In any case, "=" would then attempt an exact match using the SASI index? That
would allow both exact and inexact matching for each column using a single
index.
If we can't have this restricted LIKE, descriptive keyword operators like
SUFFIX and PREFIX would seem desirable. Could the existing CONTAINS operator
also be used? They would also handle the case where the prefix/suffix/contains
string is a parameter - otherwise the user has to do a messy concat.
> Improve SASI syntax
> -------------------
>
> Key: CASSANDRA-11067
> URL: https://issues.apache.org/jira/browse/CASSANDRA-11067
> Project: Cassandra
> Issue Type: Task
> Components: CQL
> Reporter: Jonathan Ellis
> Assignee: Sam Tunnicliffe
>
> I think everyone agrees that a LIKE operator would be ideal, but that's
> probably not in scope for an initial 3.4 release.

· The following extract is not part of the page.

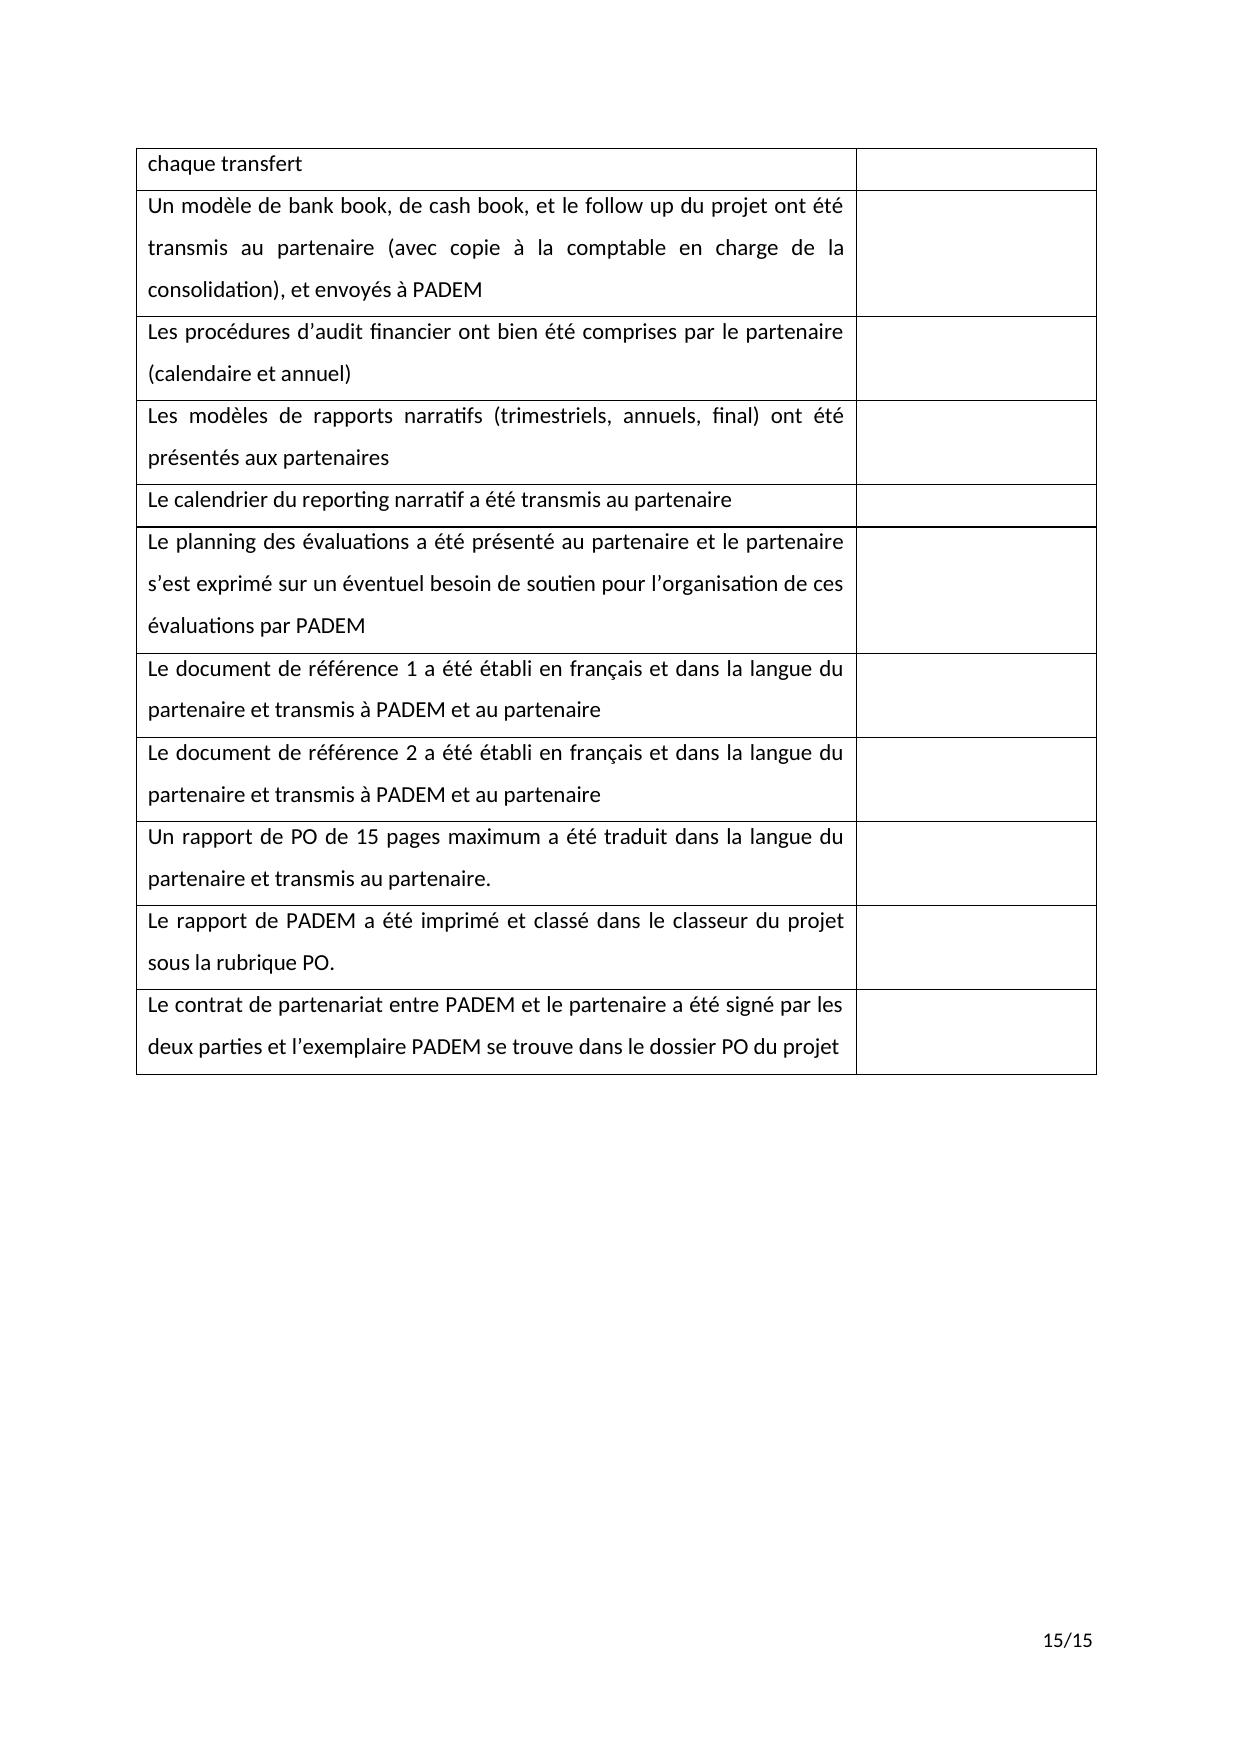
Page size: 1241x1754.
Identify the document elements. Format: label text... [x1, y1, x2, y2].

> Still, I'm uncomfortable with the initial approach of overloading = to mean
> "satisfies index expression." The problem is that it will be very difficult
> to back out of this behavior once people are using it.
> I propose adding a new operator in the interim instead. Call it MATCHES,
> maybe. With the exact same behavior that SASI currently exposes, just with a
> separate operator rather than being rolled into =.